Quelques orateurs répondirent encore au président du conseil ; mais la question était jugée par la grande majorité de la chambre, et, grâce à l’initiative résolue autant qu’à la fermeté de Casimir Perier, la question capitale de l’unité, à tous les degrés, dans le gouvernement avait fait un pas immense et décisif ; cependant le roi, sur l’avis de son conseil, dut se résigner à un très petit nombre de sévérités jugées indispensables pour compléter le succès parlementaire de son gouvernement et lui donner toute sa signification.
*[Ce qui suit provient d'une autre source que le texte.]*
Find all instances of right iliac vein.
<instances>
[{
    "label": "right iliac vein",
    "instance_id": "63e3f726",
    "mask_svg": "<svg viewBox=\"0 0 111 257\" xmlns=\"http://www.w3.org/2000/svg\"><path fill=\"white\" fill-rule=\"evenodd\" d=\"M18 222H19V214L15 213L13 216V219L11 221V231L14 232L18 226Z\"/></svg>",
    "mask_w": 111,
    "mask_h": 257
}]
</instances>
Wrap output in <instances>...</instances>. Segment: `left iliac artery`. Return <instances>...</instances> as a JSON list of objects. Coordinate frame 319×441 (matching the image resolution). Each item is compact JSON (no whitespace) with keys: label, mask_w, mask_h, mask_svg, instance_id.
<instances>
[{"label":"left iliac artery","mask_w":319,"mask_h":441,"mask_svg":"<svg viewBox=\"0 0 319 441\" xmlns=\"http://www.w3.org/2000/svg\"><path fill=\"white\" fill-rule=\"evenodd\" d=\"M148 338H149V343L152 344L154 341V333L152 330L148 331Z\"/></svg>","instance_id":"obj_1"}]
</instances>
Le Moniteur du 2 avril ouvrit et ferma le même jour le cercle très restreint de ces sévérités, dont la première et la plus remarquée de toutes fut insérée en ces termes dans le journal officiel : « M. Alexandre de Laborde a cessé ses fonctions d’aide-de-camp du roi, d’après les ordres de sa majesté. »

Le consentement donné par le roi à l’éloignement de son aide-de-camp lui fut très pénible ; mais l’exemple devait être d’autant plus efficace qu’il était donné de plus haut et qu’il portait sur un personnage aimé et estimé par ceux-là même qui le frappaient : ce furent les propres paroles de Casimir Perier quand il dut insister avec force pour obtenir la signature du roi. D’ailleurs M. de Laborde reprit quatre mois plus tard son titre et ses fonctions sur la proposition du président du conseil. En attendant, Casimir Perier avait trouvé dans le sacrifice qu’il avait obtenu de la haute raison du roi un témoignage de plus de l’accord qui existait au sommet du gouvernement le jour même où il pouvait se flatter de l’avoir fait pénétrer jusque dans les derniers rouages de l’administration.

  1. 30 mars 1831.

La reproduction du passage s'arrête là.